A: As a former teacher, when I write a book, I don’t assume that the reader knows anything about the Holocaust. I give a lot of history, a lot of background information. But I include it in a way that’s not too simplified for the reader who does have some knowledge. My first goal is to teach something new to the reader.

 

Obviously, no one knows Harry’s story. Harry didn’t even know his story! But with the history I include, the reader is learning, at least broadly, about the Holocaust, as well as the persecution of the Jews that occurred in the years before the war started.

 

I don’t soften what happened to Harry’s parents, who were each actively tortured by the Nazis.  I want the reader to be repulsed by what happened to them. They are just two people of millions who were tortured and/or murdered.

 

As antisemitism rises in the United States and the rest of the world, I hope readers will see the absolute cruelty and senselessness of it, and be horrified by how blind hatred and prejudice led the Nazis to commit genocide and turn the world upside down.

 

There’s a saying that the Holocaust began with words.
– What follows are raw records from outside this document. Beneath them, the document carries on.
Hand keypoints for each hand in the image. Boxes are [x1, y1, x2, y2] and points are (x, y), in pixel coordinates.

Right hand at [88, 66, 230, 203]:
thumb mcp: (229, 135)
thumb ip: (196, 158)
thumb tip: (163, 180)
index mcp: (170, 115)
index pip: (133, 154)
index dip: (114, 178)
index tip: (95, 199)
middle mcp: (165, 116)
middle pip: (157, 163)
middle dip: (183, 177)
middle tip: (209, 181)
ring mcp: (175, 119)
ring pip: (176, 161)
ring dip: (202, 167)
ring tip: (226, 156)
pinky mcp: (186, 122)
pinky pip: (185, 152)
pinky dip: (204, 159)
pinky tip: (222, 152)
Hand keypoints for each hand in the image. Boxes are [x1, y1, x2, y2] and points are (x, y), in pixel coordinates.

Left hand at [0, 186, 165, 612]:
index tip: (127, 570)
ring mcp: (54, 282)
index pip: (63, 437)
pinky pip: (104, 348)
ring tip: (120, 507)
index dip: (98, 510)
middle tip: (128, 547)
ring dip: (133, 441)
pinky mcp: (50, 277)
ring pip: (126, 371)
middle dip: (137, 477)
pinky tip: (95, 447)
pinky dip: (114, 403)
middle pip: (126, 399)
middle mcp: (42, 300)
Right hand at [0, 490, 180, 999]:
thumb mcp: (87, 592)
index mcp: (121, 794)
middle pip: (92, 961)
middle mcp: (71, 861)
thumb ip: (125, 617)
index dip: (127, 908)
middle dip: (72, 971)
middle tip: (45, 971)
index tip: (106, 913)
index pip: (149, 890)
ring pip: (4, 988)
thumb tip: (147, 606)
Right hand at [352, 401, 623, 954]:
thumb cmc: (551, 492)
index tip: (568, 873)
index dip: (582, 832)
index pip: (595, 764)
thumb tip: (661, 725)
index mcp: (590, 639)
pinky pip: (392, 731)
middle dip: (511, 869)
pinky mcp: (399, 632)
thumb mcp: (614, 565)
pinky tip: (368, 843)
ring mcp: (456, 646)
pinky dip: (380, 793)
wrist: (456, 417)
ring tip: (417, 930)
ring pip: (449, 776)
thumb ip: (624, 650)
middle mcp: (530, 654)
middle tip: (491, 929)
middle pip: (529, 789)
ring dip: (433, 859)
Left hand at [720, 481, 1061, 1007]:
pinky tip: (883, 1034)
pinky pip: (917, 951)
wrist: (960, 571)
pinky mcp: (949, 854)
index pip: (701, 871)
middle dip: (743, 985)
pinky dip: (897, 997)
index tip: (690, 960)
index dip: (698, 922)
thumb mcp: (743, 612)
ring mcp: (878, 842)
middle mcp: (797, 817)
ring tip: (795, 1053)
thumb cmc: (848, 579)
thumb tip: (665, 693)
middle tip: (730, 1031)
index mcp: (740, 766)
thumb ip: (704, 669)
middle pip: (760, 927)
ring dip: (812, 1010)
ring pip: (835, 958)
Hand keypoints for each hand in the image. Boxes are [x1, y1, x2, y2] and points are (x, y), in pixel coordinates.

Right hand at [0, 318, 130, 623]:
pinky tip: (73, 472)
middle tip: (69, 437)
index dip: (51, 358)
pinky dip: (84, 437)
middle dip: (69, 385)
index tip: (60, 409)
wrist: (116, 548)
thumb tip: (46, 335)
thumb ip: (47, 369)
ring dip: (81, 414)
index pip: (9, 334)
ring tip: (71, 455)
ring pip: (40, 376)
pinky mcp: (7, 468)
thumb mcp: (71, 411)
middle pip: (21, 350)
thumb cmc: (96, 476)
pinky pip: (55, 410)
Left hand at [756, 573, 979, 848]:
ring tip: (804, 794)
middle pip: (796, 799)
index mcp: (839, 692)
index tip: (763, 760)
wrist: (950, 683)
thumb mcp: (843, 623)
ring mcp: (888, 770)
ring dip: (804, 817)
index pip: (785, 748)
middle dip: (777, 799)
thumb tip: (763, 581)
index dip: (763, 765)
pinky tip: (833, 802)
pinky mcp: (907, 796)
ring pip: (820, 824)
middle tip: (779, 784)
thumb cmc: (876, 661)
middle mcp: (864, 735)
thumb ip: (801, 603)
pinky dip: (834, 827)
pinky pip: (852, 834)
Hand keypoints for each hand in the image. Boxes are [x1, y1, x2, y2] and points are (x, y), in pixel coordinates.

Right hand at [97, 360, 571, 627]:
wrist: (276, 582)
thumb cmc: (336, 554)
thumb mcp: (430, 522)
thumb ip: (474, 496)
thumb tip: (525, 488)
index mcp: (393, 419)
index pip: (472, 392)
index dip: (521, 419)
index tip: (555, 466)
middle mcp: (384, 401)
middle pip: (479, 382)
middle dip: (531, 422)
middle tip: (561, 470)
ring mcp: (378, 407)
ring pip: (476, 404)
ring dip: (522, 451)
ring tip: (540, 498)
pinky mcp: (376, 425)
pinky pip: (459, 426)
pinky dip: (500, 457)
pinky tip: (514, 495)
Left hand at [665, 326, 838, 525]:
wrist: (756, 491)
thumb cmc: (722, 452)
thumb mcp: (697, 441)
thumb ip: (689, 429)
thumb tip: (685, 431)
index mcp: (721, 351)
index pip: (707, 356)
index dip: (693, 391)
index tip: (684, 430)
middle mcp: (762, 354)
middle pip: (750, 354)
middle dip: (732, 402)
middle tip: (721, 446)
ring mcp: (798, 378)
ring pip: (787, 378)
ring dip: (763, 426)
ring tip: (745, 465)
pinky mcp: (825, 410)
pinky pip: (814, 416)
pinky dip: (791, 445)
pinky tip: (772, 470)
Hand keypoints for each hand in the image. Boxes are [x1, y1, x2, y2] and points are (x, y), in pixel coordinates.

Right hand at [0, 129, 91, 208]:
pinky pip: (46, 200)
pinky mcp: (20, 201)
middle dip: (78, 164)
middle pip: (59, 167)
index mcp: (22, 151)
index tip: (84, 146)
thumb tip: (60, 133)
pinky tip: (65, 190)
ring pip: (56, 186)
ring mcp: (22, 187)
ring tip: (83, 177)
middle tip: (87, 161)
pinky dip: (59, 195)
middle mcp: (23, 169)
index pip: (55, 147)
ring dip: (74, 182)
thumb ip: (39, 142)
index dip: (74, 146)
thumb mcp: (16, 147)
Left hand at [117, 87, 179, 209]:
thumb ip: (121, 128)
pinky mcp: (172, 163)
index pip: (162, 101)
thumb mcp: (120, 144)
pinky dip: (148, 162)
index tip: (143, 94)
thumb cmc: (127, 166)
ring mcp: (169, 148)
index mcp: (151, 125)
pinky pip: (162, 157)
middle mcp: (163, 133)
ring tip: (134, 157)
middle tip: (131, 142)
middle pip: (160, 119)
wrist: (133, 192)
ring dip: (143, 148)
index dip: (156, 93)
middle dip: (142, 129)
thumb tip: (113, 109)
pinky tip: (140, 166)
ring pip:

I see the Jew-haters of today using the same language as the propagandists in Germany during the 1930s and 1940s.

 

It is absolutely stunning to me that the many lessons of the past have failed to register with so many people today. Did they not receive an adequate education on the Holocaust? Or did they, and choose to turn a blind eye to its many lessons?

 

Nazi Germany’s hatred of the Jews (and other populations, such as Gays, Romanis, etc.) caused the destruction of Nazi Germany. Though we lost 6 million Jews, we are still here. The Nazi Party in Germany was extinguished in 1945.

 

Q: What are you working on now?

 

A: After finishing the edits on Harry’s book, I told my husband I didn’t want to write any more books; I wanted to pursue a career in Holocaust research. I realized how good I was at it, how much I love it, and how I wanted to devote the rest of my career to it.

 

I spent a solid 18 months networking with some really good leads towards securing a job in that field. I applied to and was accepted to a master’s program where I could study under my idol in the field, Dr. Wendy Lower, in the hopes it would help me get a job.

 

After speaking to Dr. Lower for over an hour, where she told me I didn’t need a master’s, that I had already done the work (the head of the History department told me the exact same thing), I decided to renew my job search. But without a Ph.D. in Holocaust Studies, I have been unsuccessful.

 

In June 2023, I received a call from a woman named Lisa, who was looking for someone to research and write a book on her father.

 

When he was a child, he and his family were kicked out of their town in Poland when the Nazis invaded in early September 1939. They ended up with relatives in eastern Ukraine and were ultimately exiled to Siberia. After reading some material Lisa sent to me, doing some initial research, I accepted the project.

 

I am excited to be working on a part of history that has been largely overlooked. Many Jews were exiled to Siberia, to the gulags, and to towns where they didn’t need to be imprisoned because there was no survivable way of escaping.

 

But in these towns, the adults were forced laborers in the most brutal of conditions, including my client’s grandfather. While exile to Siberia saved many Jews, many died from starvation and the severe weather there. They were passively, rather than actively murdered.

 

What history of Siberia during World War II [there is] has been largely overlooked and overshadowed by Holocaust history.